Whilst my code does try to keep the companies isolated in PHP, such as SELECT * FROM Users WHERE Company=$COMPANY
, I do see the chances of an SQL injection to get private data from other customers as being quite likely as the code base is quite vast. We are reviewing the code, but at this rate we will be completed in years.
In the meantime, I was looking at Docker to hopefully give each of my customers their own container with Apache server (with a tiny buffer, and 2 php workers), and MySQL with a measly 32 or 64 MB of buffer pool. This container would then allow just 1 TCP connection for HTTPS, which would be reverse-proxied based on hostname (eg customer-a.mycompany.com). No files get written to disk. And the PHP source code would be kept up-to-date using git, so perhaps we could even put selected customers on our Beta version, for example.

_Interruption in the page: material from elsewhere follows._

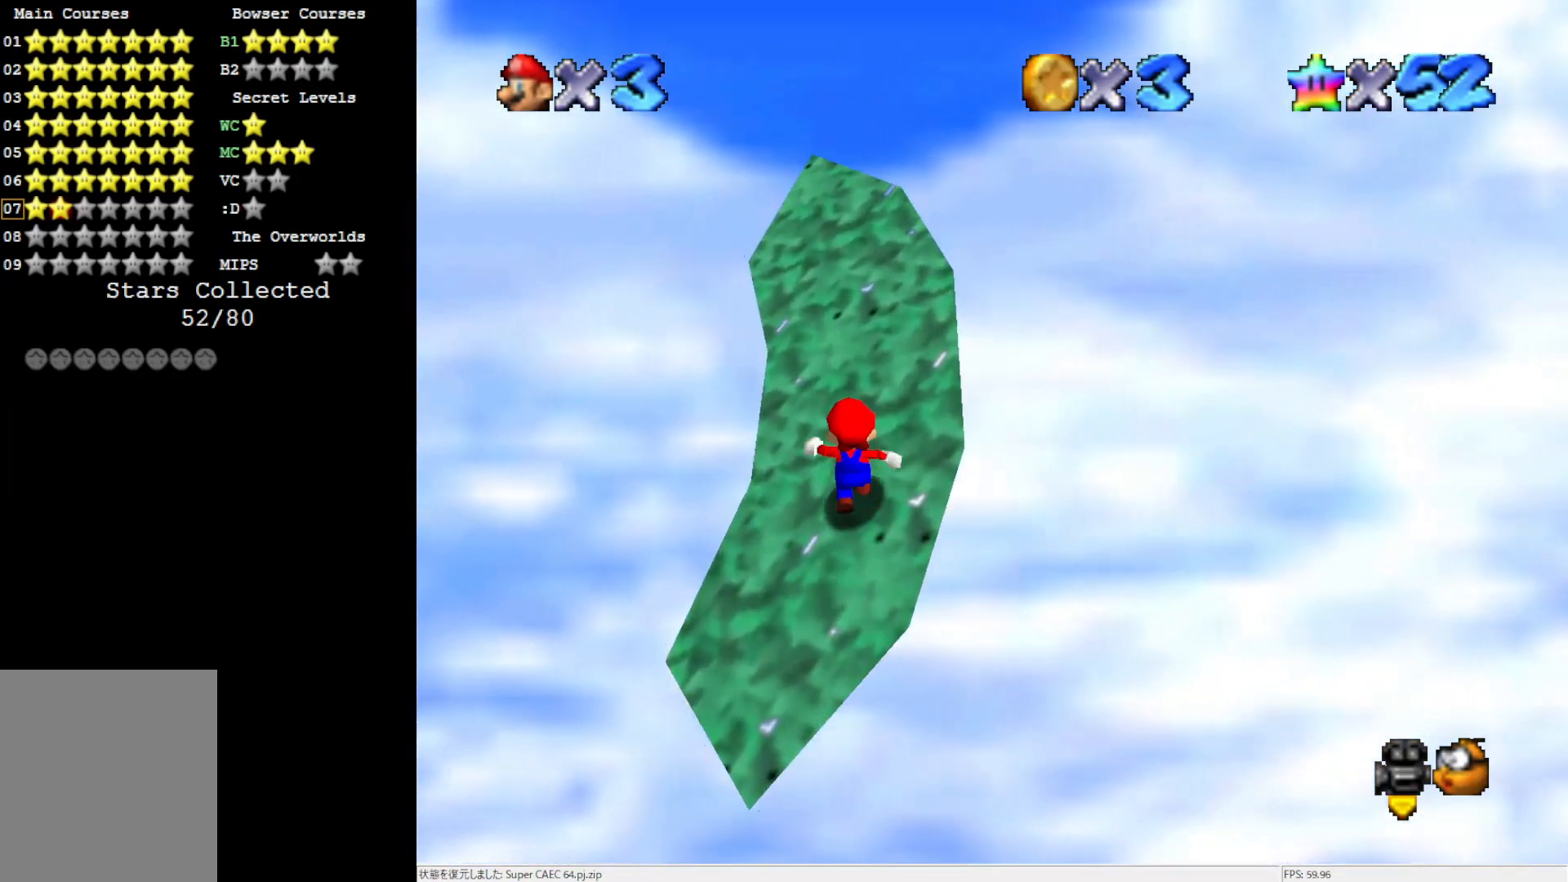
{"buttons": ["C_RIGHT"], "left_stick": "up-right", "events": [[150, "A", "down"], [217, "left_stick", "up-right"], [233, "A", "up"], [500, "C_RIGHT", "down"]]}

I have been advised that Docker is not designed for the above scenario, and would not provide me with the security I seek.
I get that a hacker could inject code into 1 container and would affect that one customer. But would Docker not prevent discovery of the virtual hosts used for other customers, reducing the chances slightly that a hacker would have affect on most of my customers. Just one we could financially handle, but not 12.
Aside from security, I was excited about the possibility of the MySQL buffer pool being dedicated to each company was going to make the webapp generally faster because when Customer A does an insane SQL report, I am guessing the buffer pool gets overwritten with the insane report, so when Customer B does a simple query next, the data has to be fetched from disk all over again.
In the future, I would love to see these "containers" on a GUI, and be able to drag-and-drop them onto another server (faster, with less containers).. eg to offer "faster" speeds to certain power customers.
Does any of the above dreaming fit into reality for 2017?
What platform/tool do you think I should consider?
Generally, good web hosting providers use Cloud Linux to provide isolation and resource limits to multi-tenant hosting. However at your scale (12) I would suggest you go the docker route. Having a single container (or two) per customer to serve their site seems good to me. Not sure what security concern you are referring to but your in great shape if you:
If your customers share a database (for whatever reason) they obviously should have strict grants to make sure their user cannot query databases they shouldn't have access to. Databases which ONLY ONE customer queries should be separated into another container for maximum security. Keep ONLY THE SHARED database in the shared container.